Used Cars (USA, 1980, Robet Zemeckis)
Director/writer Robert Zemeckis works with much of the same team that contributed to Steven Spielberg's bloated bomb 1941, as well as Zemeckis' own charming and wacky directorial debut I Wanna Hold Your Hand to produce Used Cars, a low-brow comedy boasting easy targets (used car salesmen) and irresistibly attractive cruelty.
Kurt Russell gives a deliriously wicked turn as an amoral Willy Loman who goes to work for a dealership run by the blandly decent and commercially unsuccessful Jack Warden, who clearly has a blast playing this part as well as that of hi chief competitor, his own devious twin brother. In a full out War of the Wardens, Used Cars is a gloves-off affair that leaves few wonderully tasteless and cynical gags untouched.
The film's incessant assault on its characters and their perverse quest for the American Holy Grail (money and power) has the pacing and energy of a 1930's zany screwball comedy, but is much darker in spirit.
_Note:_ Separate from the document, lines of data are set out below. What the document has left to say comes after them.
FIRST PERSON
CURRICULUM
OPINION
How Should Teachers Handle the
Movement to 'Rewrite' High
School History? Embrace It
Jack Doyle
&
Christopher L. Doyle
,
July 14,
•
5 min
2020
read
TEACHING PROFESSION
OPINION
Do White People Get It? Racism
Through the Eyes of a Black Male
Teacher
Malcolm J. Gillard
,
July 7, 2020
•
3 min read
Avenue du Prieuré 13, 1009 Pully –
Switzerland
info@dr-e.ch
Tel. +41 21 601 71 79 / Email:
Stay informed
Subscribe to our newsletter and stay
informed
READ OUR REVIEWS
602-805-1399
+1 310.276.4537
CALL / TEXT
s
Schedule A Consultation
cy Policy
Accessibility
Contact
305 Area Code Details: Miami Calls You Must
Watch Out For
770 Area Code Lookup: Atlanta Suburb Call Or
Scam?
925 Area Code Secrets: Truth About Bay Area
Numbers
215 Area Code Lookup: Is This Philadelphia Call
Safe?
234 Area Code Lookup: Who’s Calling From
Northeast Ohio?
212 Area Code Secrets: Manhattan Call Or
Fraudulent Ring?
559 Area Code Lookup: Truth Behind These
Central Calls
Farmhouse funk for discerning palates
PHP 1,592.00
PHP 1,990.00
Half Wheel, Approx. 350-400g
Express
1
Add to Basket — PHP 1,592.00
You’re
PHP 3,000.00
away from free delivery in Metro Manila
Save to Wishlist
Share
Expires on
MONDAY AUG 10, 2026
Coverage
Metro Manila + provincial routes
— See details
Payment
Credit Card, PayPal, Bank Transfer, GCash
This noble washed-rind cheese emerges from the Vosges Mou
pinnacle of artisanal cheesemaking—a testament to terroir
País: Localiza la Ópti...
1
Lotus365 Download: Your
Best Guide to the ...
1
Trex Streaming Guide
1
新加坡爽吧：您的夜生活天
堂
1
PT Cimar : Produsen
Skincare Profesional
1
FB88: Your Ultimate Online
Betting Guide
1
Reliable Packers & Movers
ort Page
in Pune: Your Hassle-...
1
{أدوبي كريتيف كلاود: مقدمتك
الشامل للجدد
Russell, in a stunning break from his youthful Disney roles, epitomizes the archetypal unscrupulous salesman who will stop at nothing to rip off his customers and crush the competition. The entire cast, many of whom were plucked from such 1960's and '70's schlock as The Munsters, Laverne and Shirley, and The Gong Show, appear to be enjoying themselves immensely as they cavort through this ridiculously obnoxious material.
The anger at the heart of the humor, as well as the broadness of the comedy combined to limit the film's audience. Zemeckis, however, was able to springboard from Used Cars to the kinder, gentler Indiana Jones homage Romancing the Stone, the wildly successful Back to the Future trilogy, and, eventually, to the Oscar-winning and wildly overpraised Forrest Gump.